Pine nuts are a nutritious and tasty addition to salads and sweet and savoury dishes and roasting or toasting them brings out their full flavour. But watch them carefully as they can burn before you know it. Processed lovingly in small batches to ensure maximum freshness, Pinoli nuts are available from Sabato, 57 Normanby Rd, Mt Eden.
Menu pick
From one extreme to the other: We're mid-season for whitebait so we recommend you try The French Cafe's refined fried whitebait sandwich with lemon mayonnaise and shaved fennel salad - it's absolutely divine and you'll see why this restaurant has won so many awards and accolades and is considered one of Auckland's best. Alternatively, Murder Burger on Ponsonby Rd has its own version - served old school, on slices of Tip Top white bread with garlic butter and lemon. Now that's what we call choice. Available while the season lasts.
Win with Viva
Viva is delighted to offer readers the chance to combine art and wine and to celebrate that 26 years ago Cloudy Bay's sauvignon blanc marked the beginning of a new era for the NZ wine industry, putting the Marlborough region on the world map and establishing Cloudy Bay as a pioneer.
This prize includes a limited edition A3 print of stencil artist Flox's Cloudy Bay 2011 sauvignon blanc-inspired mural. Flox, aka Hayley King, bought Cloudy Bay's first 2011 sauvignon blanc to life in a 3m x 2m mural, created on board using stencils and spray paint. Inspired by the new vintage, Hayley says, "The mural illustrates a symmetry of what we all know as our beautiful country, Aotearoa, combined with representative elements from the Cloudy Bay 2011 Sauvignon Blanc, the soft colour palette, iconic NZ native birds, fauna and mountain silhouette, creating a subdued and organic composition." To enter, email your name, address and contact phone number to vipviva@nzherald.co.nz with Cloudy Bay in the subject line. Entries close October 24. Winners announced October 26.
Raw talent
While Dallows Restaurant, Sale St, has been closed for a month, its head chef Nick Honeyman been anything but idle and now we can tell you why. He's been creating and testing recipes for his new menu which will launch Cru Restaurant in the Sale St location. For Nick, this reflects an exciting new beginning. "For me Cru is a chance to combine my love for the French classics with a more modern approach - using some molecular techniques - while honouring the pure flavour and integrity that so many ingredients available here in New Zealand contain in their raw form." Nick and his team will officially launch Cru tonight at the opening of Taste of New Zealand Festival in Victoria Park. Those keen for a sneak preview of Nick's new menu, with dishes such as sashimi yellow tail with rockmelon sorbet, yuzu gel, cucumber and black truffle, should make their way to the festival from today to October 22. To book for Cru Restaurant (opens October 27), ph (09) 307 8148 or email sale-st@sale-st.co.nz
Put it on the list
* Cheese is alive - let's keep it that way. Wrapping your cheese in this commercial-grade cheese paper allows it to breathe, prevents it from drying out and extends its shelf life. Formaticum Cheese Paper, $15.99, from Farro Fresh.

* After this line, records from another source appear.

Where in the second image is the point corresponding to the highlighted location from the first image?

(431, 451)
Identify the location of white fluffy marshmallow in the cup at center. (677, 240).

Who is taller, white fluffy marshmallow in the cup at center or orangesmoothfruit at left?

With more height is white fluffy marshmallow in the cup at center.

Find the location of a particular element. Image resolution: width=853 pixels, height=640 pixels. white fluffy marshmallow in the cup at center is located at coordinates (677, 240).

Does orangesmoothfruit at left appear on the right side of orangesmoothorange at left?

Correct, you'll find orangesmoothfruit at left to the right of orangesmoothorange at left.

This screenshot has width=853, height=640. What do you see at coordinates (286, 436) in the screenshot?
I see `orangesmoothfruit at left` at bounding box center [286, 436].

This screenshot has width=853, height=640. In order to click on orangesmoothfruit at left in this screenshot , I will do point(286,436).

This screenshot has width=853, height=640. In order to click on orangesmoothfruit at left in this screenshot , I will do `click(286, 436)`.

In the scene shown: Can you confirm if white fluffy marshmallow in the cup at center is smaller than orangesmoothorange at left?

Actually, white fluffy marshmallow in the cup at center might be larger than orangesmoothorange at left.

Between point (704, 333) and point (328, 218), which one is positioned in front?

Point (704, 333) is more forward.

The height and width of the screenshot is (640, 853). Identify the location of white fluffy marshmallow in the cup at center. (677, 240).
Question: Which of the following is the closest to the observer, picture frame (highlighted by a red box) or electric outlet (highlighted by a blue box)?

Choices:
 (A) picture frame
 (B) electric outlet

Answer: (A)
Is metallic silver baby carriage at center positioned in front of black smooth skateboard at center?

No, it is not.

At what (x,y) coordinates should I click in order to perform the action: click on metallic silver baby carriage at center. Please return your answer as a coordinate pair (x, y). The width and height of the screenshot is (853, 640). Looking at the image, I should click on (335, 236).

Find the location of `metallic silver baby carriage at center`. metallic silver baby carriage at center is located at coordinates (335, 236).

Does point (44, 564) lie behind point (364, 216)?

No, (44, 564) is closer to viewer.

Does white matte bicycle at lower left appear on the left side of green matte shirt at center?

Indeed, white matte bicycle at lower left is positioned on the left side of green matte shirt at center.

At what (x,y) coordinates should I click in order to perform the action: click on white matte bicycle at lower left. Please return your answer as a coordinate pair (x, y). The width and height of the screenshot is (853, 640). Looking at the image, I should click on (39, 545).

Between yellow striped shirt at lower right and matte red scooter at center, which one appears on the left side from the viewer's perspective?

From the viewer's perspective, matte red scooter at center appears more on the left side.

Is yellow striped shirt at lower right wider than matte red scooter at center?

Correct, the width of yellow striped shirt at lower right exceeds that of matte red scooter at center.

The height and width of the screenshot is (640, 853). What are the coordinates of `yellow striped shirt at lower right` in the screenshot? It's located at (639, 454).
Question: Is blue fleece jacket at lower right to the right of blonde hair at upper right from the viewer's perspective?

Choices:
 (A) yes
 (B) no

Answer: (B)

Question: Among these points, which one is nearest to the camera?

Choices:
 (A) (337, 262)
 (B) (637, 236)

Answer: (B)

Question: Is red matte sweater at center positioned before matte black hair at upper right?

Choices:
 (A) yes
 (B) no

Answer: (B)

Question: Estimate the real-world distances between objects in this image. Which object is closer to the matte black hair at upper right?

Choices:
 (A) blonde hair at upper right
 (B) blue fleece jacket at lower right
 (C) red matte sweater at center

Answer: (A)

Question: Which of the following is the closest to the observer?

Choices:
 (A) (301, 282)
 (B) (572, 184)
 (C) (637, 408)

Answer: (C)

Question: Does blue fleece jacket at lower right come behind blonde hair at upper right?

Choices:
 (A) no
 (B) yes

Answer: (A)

* Add some genuine Spanish flare to your next cocktail party with a jar of banderillas - olives, gherkins, onions, pimiento and chillies - all ready to go on a cute cocktail stick. $13.90, from Sabato.
Family ties
The Family of Twelve was born in 2005. It is a collective of 12 highly regarded, family owned NZ wineries, covering the length and breadth of our country and wine varieties. Among them are the likes of Kumeu River, Ata Rangi, Pegasus Bay, Felton Road and more. Now the Family is having its first official outing at SkyCity's The Twelve Bar, a bar that has been created to exclusively serve the Family's wines. This Thursday, from 5-7pm, meet winemaker Clive Weston of Nautilus Estate in the bar to chat and sample his wines. Next Thursday, you can meet Kumeu River Wines' Paul Brajkovich and Melba Brajkovich.